The  Unification Church 


  

By Rev. Rafael Martinez, Spiritwatch Ministries

Sun Myung Moon's life was a campaign against a hostile world of unbelief, secularism, the Red Communist menace and a supposedly apostate Christian church hobbled by its faith in a Jesus the Christ who failed in His mission to save the world. He claimed he was chosen by God to fulfill it. As it usually happens with many cults, their founder beholds a vision from on high, a heavenly revelation, that calls them aside to a special task and Moon was no exception - claiming to have commissioned by Christ in 1935 to this work. With his life work supposedly set before him by Jesus' personal admission of failure and the need to consummate the work of redeeming mankind, Moon founded his Unification of World Christianity in Seoul, South Korea in 1954 while at the same time rising to become an influential industrialist and champion of the free enterprise system. He soon became a wealthy business magnate and a controversial religious leader who sought to cover up and buy off the scrutiny of authorities who found Moon's authoritarianism involving sexual rituals, seductions and connections to the shadowy Korean CIA disturbing but who somehow kept looking the other way.

Moon's eyes soon turned to the West in search of new converts. After an initial exploration of the United States and other world cities for possible sites to establish his new religion, he finally committed fully to making the U.S. his base of operations outside South Korea in the early 1970's and it was then that Western civilization became introduced to his "Divine Principle" teachings - based on Korean folk mysticism, Eastern religion and a smattering of reinterpreted "Christian" truth claims that denied Biblical Christian truth itself. Soon, his front groups spread across the land, targeting college kids, professionals, politicians, economists and presidents for recruitment and indoctrination with his worldview. It was then also when the first dark reports of exploitation, manipulation and deception of Moon's Western disciples began to surface. Throughout the rest of the decade into the 1980's, the Unification movement became recognized as a dangerous cultic church at odds with the rest of the world outside it, seeking to dominate and control not only the hearts and minds of people but communities, economies and governments. Innumerable reports emerged of families seeing loved ones drop out of college, careers and even family connections altogether to live in vans and travel across the nation selling Unification books and candy and rejecting their own parents to embracing the Moons as their "real parents," who advocated such distressing behavior as the highest moral good.

### [Written problem]
In the passage about the Unification Church, in which city and year did Moon found his Unification of World Christianity?

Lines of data
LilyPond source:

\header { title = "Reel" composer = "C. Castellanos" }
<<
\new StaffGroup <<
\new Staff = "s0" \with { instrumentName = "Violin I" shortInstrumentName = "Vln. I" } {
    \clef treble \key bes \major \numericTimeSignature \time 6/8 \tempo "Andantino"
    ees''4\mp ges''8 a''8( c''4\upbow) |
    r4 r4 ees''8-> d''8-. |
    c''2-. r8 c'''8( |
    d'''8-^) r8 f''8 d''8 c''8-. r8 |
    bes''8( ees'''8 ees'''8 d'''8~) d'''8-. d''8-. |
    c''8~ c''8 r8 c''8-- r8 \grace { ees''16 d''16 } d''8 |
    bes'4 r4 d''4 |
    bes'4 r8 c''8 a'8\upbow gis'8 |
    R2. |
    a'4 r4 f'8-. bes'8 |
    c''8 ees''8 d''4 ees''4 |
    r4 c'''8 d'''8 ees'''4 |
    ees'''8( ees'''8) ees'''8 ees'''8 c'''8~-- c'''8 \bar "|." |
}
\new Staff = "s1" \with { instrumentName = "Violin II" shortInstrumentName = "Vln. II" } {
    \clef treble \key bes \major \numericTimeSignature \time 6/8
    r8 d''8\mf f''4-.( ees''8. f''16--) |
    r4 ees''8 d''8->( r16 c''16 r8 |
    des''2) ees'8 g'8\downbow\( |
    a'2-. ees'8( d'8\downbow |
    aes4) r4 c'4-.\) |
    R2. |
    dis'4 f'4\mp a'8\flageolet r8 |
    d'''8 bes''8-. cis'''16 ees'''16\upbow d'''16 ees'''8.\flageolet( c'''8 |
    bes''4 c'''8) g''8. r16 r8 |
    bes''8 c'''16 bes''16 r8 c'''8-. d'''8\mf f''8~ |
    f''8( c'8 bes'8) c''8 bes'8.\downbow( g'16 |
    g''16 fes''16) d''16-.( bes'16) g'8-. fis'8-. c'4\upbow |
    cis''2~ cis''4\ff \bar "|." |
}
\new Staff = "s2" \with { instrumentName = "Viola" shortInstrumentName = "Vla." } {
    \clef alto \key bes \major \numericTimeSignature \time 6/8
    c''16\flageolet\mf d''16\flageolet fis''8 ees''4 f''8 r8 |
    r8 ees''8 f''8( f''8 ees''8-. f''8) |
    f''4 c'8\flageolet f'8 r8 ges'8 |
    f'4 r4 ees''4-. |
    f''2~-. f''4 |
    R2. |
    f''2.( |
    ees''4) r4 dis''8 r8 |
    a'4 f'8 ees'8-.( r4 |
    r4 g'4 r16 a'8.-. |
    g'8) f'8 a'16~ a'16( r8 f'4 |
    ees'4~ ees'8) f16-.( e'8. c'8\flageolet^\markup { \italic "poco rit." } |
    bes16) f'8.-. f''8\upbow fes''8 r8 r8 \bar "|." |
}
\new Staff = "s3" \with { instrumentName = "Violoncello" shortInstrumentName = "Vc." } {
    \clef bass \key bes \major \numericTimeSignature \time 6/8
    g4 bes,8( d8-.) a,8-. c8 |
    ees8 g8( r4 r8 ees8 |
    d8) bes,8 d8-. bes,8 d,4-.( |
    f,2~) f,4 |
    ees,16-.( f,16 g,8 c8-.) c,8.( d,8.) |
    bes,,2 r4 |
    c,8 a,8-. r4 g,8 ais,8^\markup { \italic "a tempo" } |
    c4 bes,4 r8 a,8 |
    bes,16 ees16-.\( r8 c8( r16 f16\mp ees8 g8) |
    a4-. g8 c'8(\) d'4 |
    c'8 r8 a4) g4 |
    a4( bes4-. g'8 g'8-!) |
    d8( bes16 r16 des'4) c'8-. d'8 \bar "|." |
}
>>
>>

### [Exercise response]
Seoul, South Korea, in 1954.